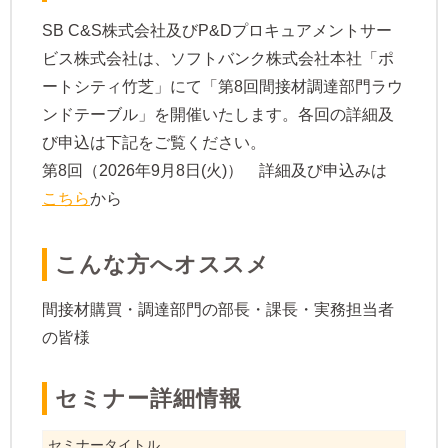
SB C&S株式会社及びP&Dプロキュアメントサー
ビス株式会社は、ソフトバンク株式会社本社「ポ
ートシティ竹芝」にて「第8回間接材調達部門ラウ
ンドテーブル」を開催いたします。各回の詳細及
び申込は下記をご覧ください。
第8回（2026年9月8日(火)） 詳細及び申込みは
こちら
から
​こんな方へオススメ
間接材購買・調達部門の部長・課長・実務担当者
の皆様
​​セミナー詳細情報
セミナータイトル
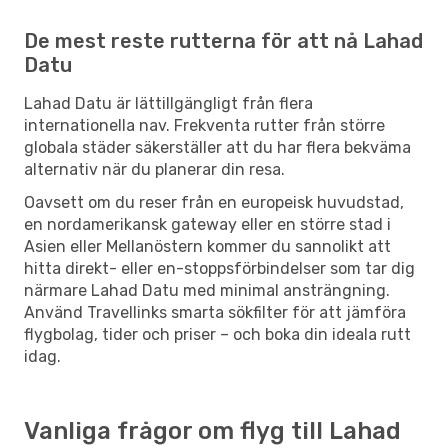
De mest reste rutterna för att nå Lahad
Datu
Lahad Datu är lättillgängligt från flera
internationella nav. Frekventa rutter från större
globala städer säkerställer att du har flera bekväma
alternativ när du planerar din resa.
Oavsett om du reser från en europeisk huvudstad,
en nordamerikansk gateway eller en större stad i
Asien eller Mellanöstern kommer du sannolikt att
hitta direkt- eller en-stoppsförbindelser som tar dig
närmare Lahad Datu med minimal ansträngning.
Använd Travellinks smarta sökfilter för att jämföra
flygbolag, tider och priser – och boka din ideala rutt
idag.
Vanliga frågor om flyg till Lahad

**********

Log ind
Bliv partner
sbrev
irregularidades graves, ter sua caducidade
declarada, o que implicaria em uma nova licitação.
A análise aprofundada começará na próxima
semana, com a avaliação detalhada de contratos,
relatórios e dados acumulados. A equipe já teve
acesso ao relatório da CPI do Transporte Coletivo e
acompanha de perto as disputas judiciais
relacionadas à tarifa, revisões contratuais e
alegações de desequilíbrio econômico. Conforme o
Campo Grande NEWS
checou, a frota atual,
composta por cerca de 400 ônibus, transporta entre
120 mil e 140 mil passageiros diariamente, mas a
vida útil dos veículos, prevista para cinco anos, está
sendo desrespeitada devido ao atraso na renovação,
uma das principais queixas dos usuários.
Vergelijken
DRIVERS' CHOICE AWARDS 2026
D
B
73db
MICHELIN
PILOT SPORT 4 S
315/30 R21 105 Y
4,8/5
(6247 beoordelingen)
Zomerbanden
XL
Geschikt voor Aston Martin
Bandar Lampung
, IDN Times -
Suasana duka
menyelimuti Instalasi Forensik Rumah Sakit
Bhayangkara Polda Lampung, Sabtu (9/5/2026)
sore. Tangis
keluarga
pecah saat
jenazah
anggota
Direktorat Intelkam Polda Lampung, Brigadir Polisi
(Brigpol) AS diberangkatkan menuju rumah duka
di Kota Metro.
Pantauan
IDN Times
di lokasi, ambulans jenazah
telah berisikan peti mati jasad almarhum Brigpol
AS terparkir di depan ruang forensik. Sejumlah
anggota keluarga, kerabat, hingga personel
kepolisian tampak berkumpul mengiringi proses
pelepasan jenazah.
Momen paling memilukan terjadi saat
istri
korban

**********

= Requirement =
Rewrite the stretch from the line containing "De mest reste rutterna för att nå Lahad" through the line containing "Asien eller Mellanöstern", with "flera" swapped for "många" and everything else left unchanged.

= Task output =
De mest reste rutterna för att nå Lahad
Datu
Lahad Datu är lättillgängligt från många
internationella nav. Frekventa rutter från större
globala städer säkerställer att du har många bekväma
alternativ när du planerar din resa.
Oavsett om du reser från en europeisk huvudstad,
en nordamerikansk gateway eller en större stad i
Asien eller Mellanöstern kommer du sannolikt att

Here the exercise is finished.